What it’s like to live in “the hole”


Journalist Barrett Brown has been spending time in prison and I have written before about how he ended up in this situation. I have also linked to his articles from prison and they are always fascinating because he is a really good writer. His latest missive gets into the nitty-gritty of what life is like in solitary confinement.

Partly as a consequence of my natural rambunctiousness, I’ve spent a total of five months over the past few years of incarceration being held in 23- to 24-hour-a-day Special Housing Unit confinement cells, collectively and informally known as “the hole,” at three different prisons and in stints ranging from six to 60 days.

The chief thing to keep in mind is that dungeons vary. The most fundamental division lies between those in which inmates are kept singly in cells along a corridor set off from the rest of the prison and purposefully denied human contact to one extent or another, and those in which two prisoners are kept together in such cells, usually with a window or metalwork grill on the door through which inmates can communicate with others in their corridor via the age-old medium of shouting.

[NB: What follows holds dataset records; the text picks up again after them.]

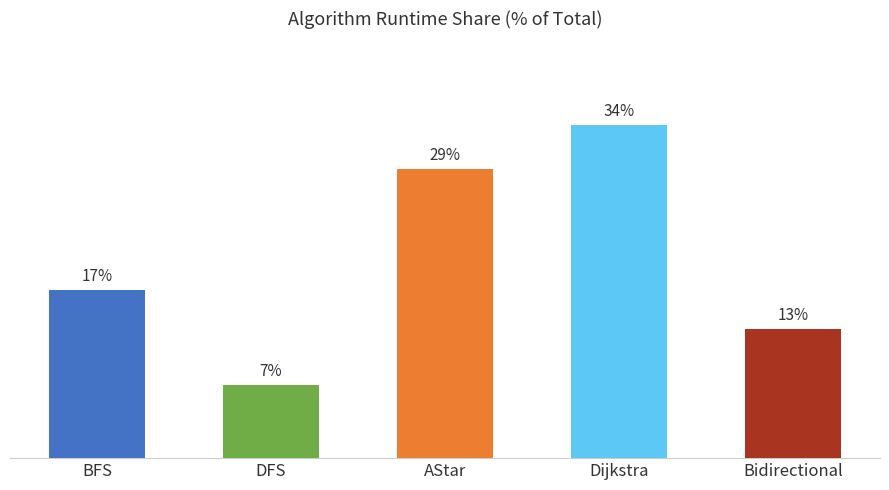

Between BFS and Bidirectional, which is larger?

BFS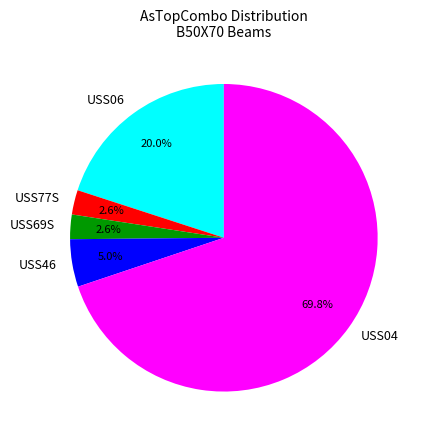

What is the largest slice in the pie chart?

USS04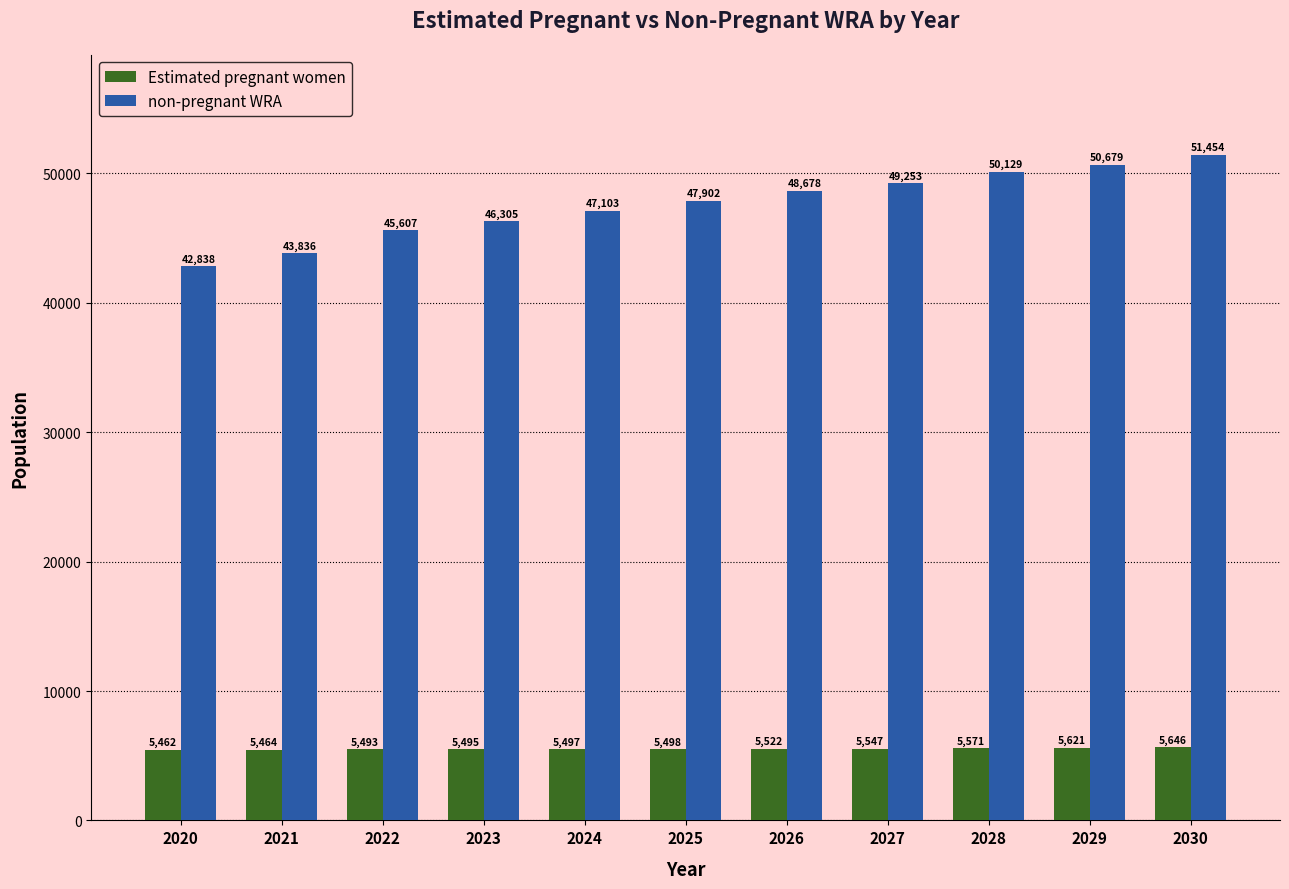

Does the chart contain any negative values?

No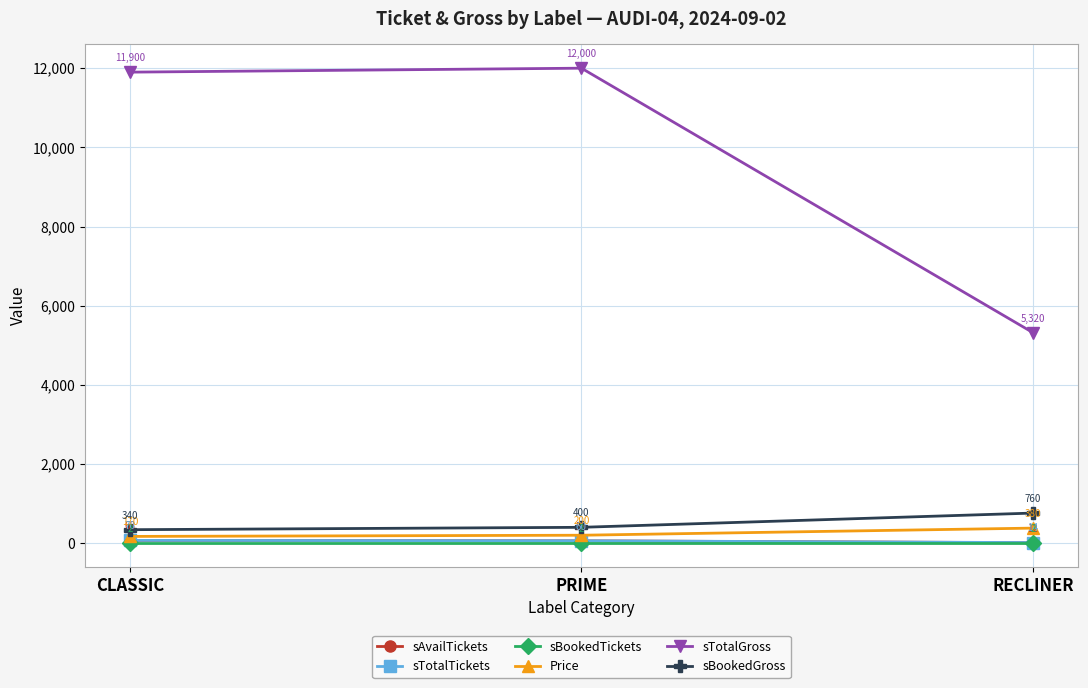

Reading right to left, list all the values displayed in this chart.

sAvailTickets: 12	58	68
sTotalTickets: 14	60	70
sBookedTickets: 2	2	2
Price: 380	200	170
sTotalGross: 5320	12000	11900
sBookedGross: 760	400	340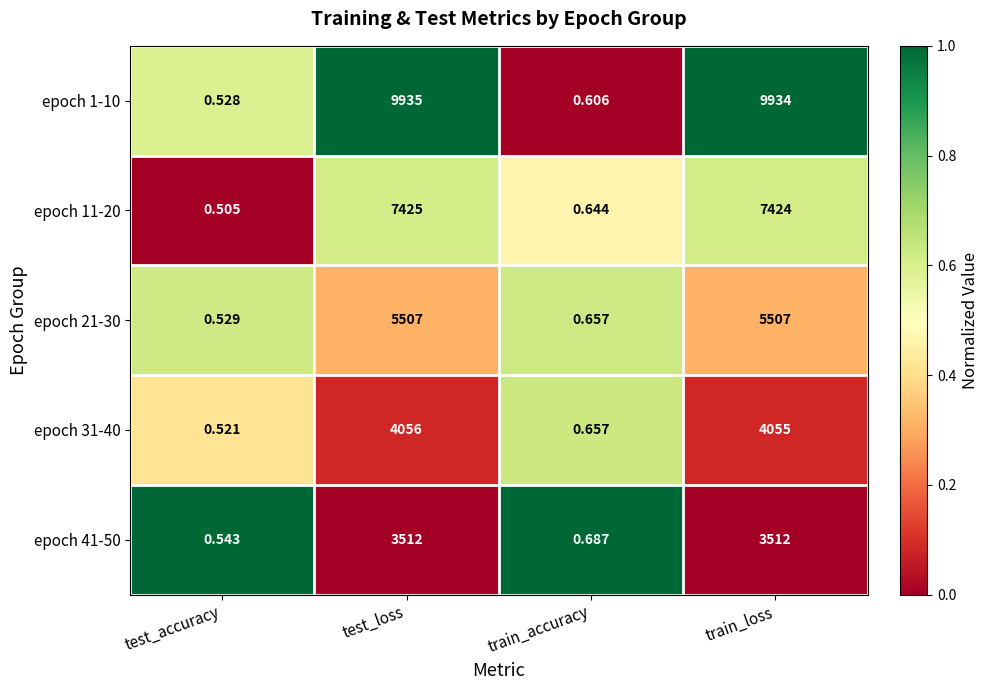

Count the number of categories in the chart.

4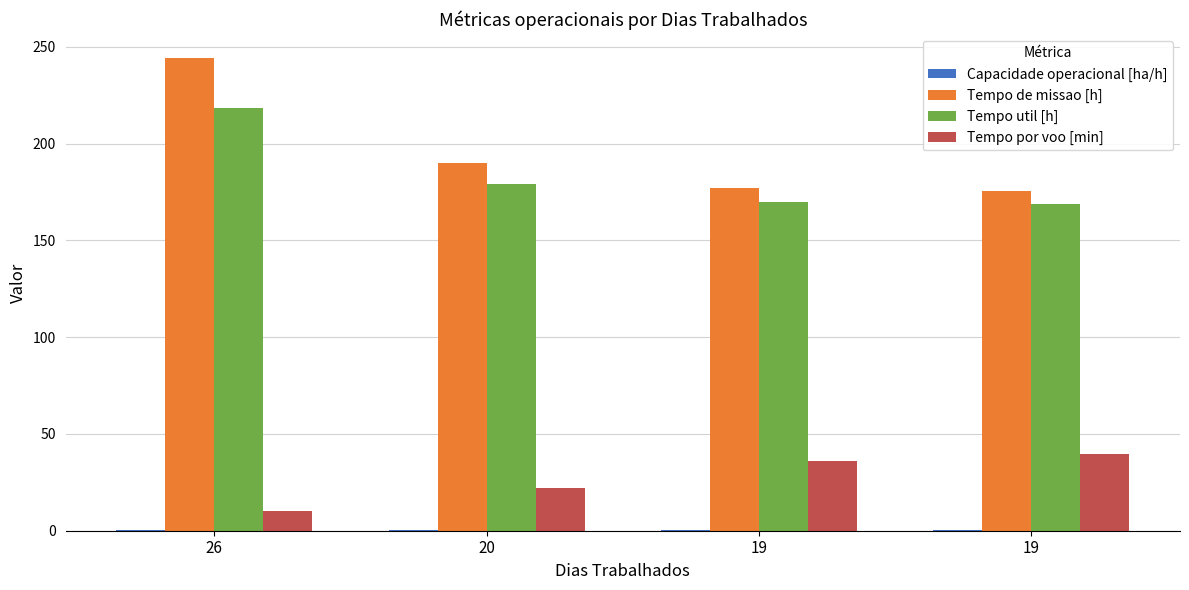

Are the bars grouped side by side (vs. stacked)?

Yes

Even within these two categories, one finds a great deal of variation from institution to institution, but day-to-day SHU life at FCI Fort Worth should make for a useful baseline. There, a weekday begins at 6 a.m. when the lights in one’s cell come on. A few minutes later the rectangular slot in one’s door is unlocked and a guard pushes in a plastic tray containing breakfast along with a couple of little plastic bags of milk. It’s rather dehumanizing, this matter of having to drink milk out of bags like a common Canadian, but getting breakfast in bed every day makes up for it. Fifteen minutes later the guard comes back and takes up the trays, and then one of his colleagues will walk down the hall jotting down the names of those who want to go outside for one’s permitted daily hour of weekday recreation. Having compiled the list, the guard goes back to his station and tries to arrange things such that incompatible inmates aren’t placed together in the same recreation cage. This sort of reminds me of the old riddle about the farmer who has a fox and a rooster and a bag of corn but can only take one at a time across the river in his boat and the fox will eat the rooster and the rooster will eat the corn if either pair is left together unattended (the solution, incidentally, is to shoot the fox, because it’s a fox).

And so on. It is quite funny. His ability to wring humor out of a bleak situation reminds me of P. G. Wodehouse when he was interned in France by the Germans during World War II, though of course their writing styles are very different.